Frust im Job: Regelmäßige Kritikgespräche helfen

Köln - Gegen Frust im Job helfen regelmäßige Kritikgespräche mit dem Chef. Denn es macht Mitarbeiter schnell unzufrieden, wenn sie sich zu wenig beachtet fühlen.

“Fehlende Anerkennung ist einer größten Frustursachen überhaupt“, sagte der Motivations-Coach Volker Kitz aus Köln dem dpa-Themendienst. “Viele denken: 'Ich racker' mich hier ab, und keiner merkt es.“ Das drücke auf die Motivation. Im Alltag habe der Chef aber keine Zeit, den Mitarbeitern ständig auf die Schulter zu klopfen. Ratsam sei daher, regelmäßige Termine für Feedback-Gespräche zu vereinbaren. So könnten Mitarbeiter dafür sorgen, dass ihre Leistungen wahrgenommen werden.

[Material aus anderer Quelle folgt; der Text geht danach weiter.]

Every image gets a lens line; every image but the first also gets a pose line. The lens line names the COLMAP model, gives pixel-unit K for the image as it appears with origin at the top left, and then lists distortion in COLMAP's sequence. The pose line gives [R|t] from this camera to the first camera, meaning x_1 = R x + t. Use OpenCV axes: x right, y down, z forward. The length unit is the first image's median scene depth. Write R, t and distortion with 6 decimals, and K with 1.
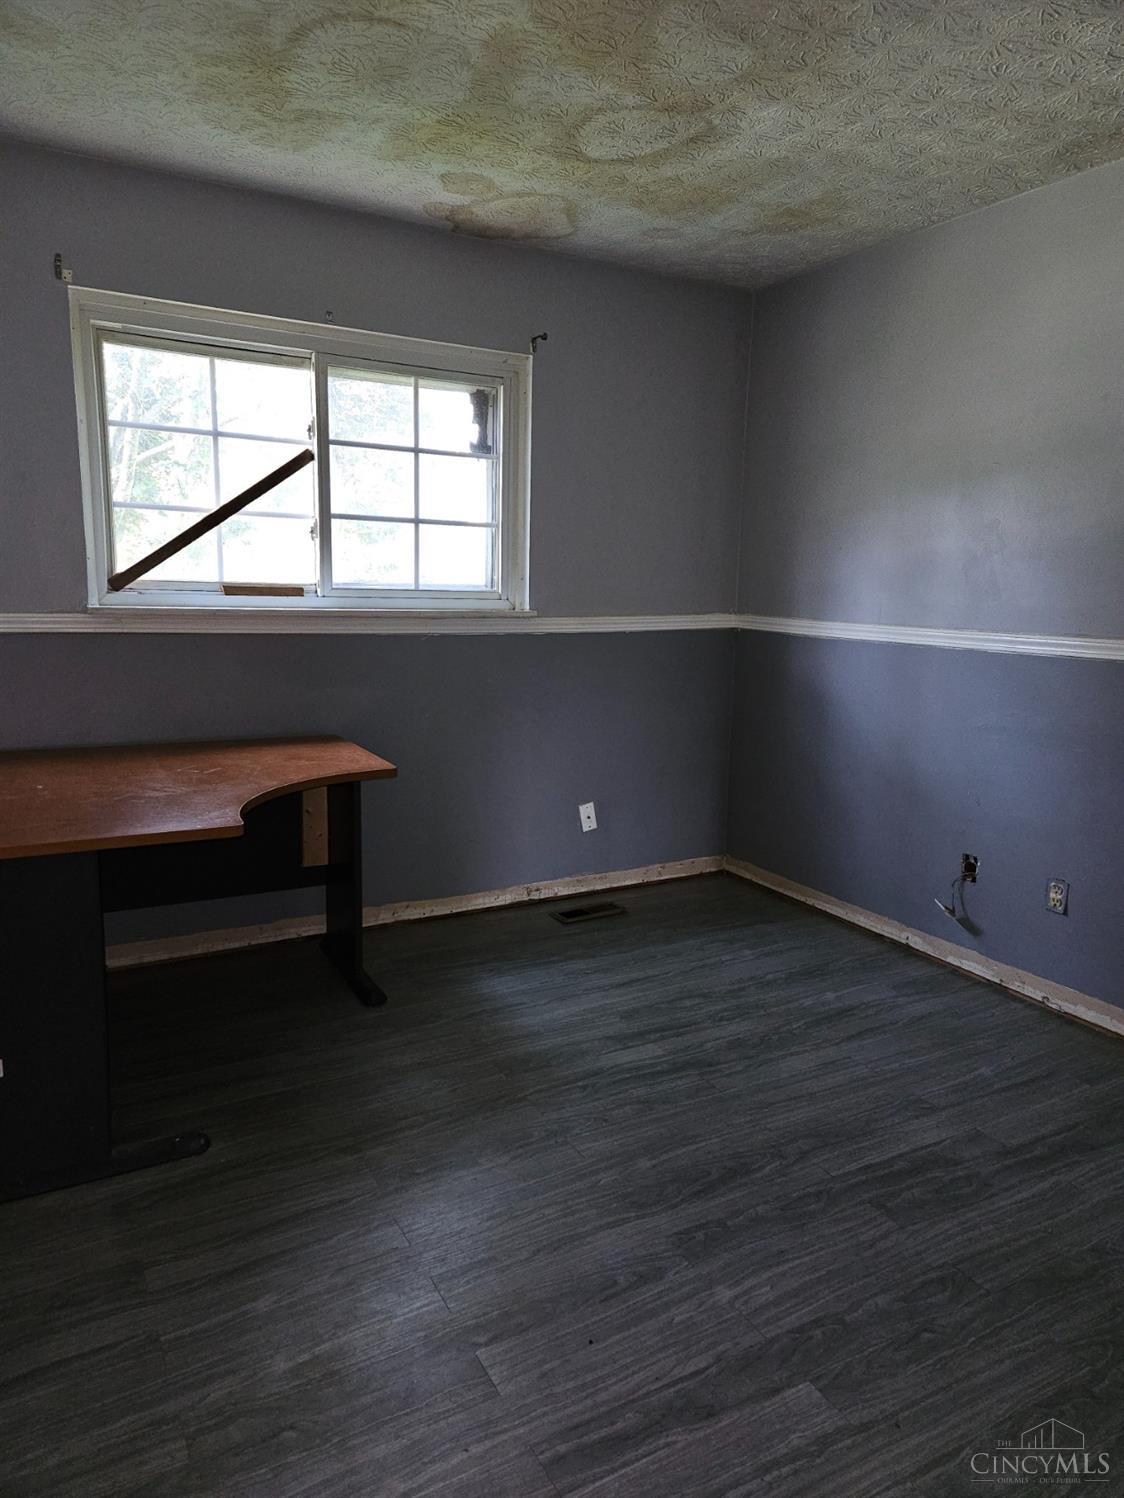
lens RADIAL K [[1014.7, 0, 561.7], [0, 1014.7, 749.6], [0, 0, 1]] dist [-0.004612, -0.002262]
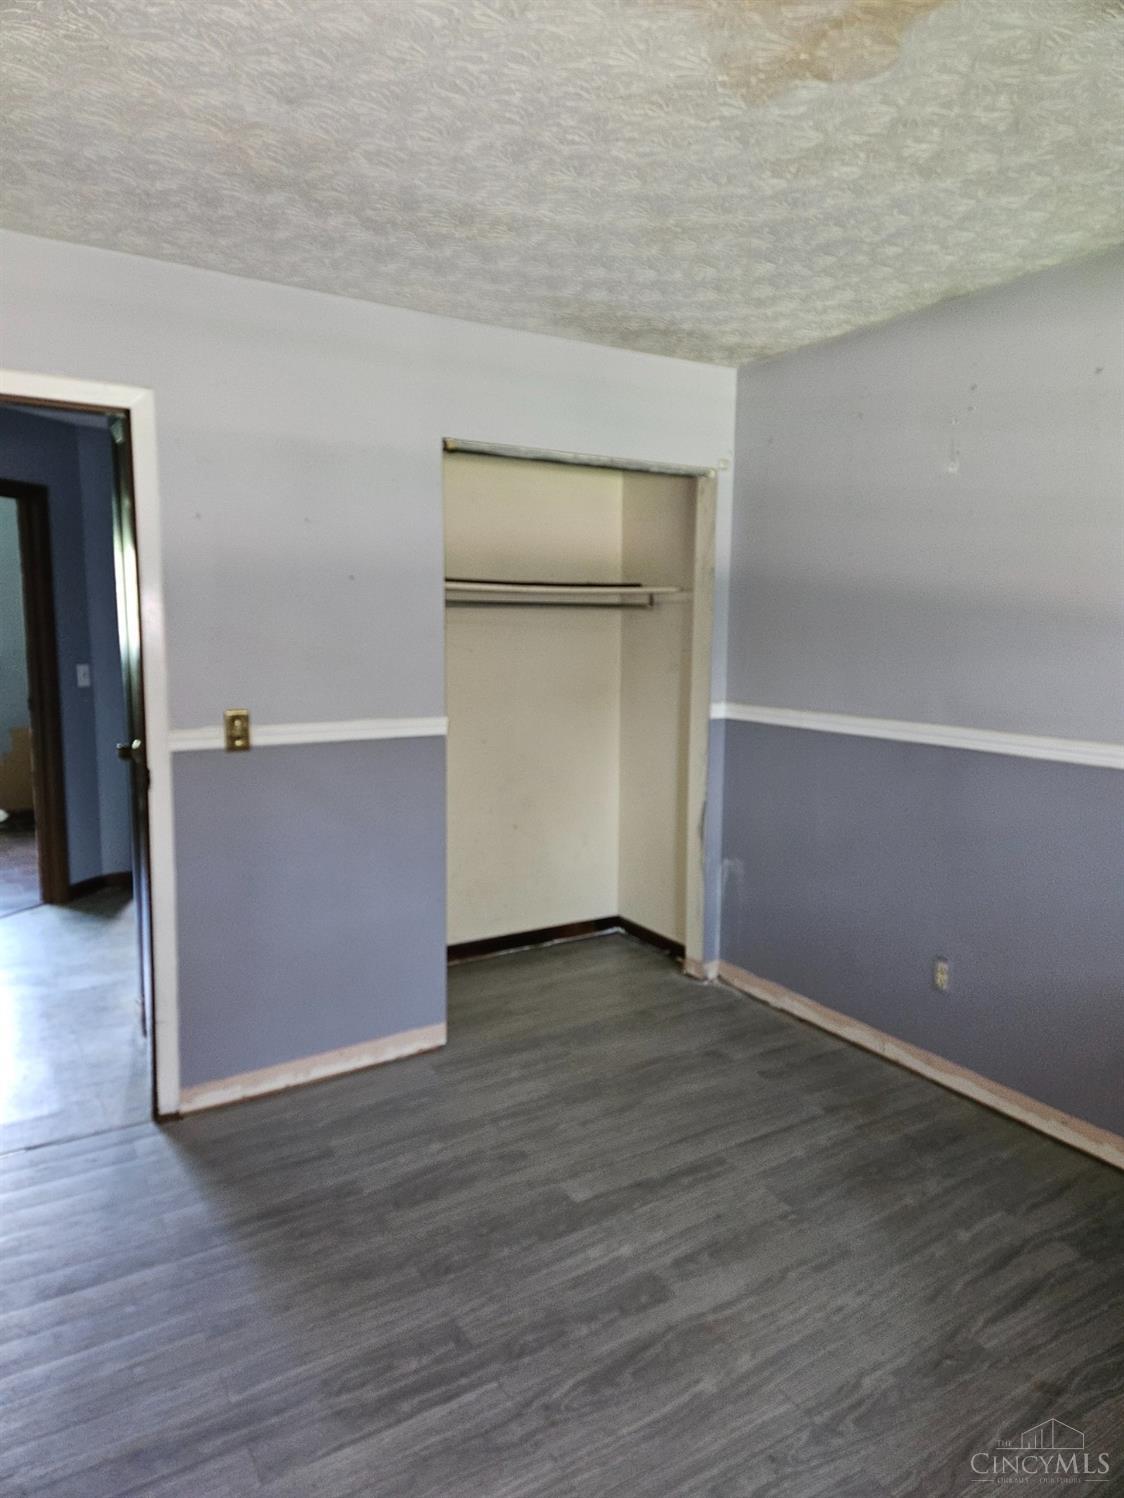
lens RADIAL K [[1014.7, 0, 562.2], [0, 1014.7, 748.5], [0, 0, 1]] dist [-0.004612, -0.002262]
pose [[-0.998260, -0.012347, -0.057650, 0.306895], [-0.028520, 0.956937, 0.288893, -0.425128], [0.051600, 0.290034, -0.955624, 1.940736]]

Laut einer repräsentativen Befragung des Gallup Instituts hat rund jeder fünfte Arbeitnehmer schon innerlich gekündigt: 21 Prozent fühlen sich ihrem Arbeitgeber überhaupt nicht verbunden. Der Großteil (66 Prozent) macht Dienst nach Vorschrift. Und bloß jeder Achte (13 Prozent) ist im Job engagiert bei der Sache. Die Studie ergab außerdem, dass nur wenige Arbeitnehmer genug Anerkennung vom Chef bekommen: Lediglich jeder Fünfte (19 Prozent) sagt, dass er Lob für gute Arbeit erhält. Befragt wurden 1920 Arbeitnehmer ab 18 Jahren.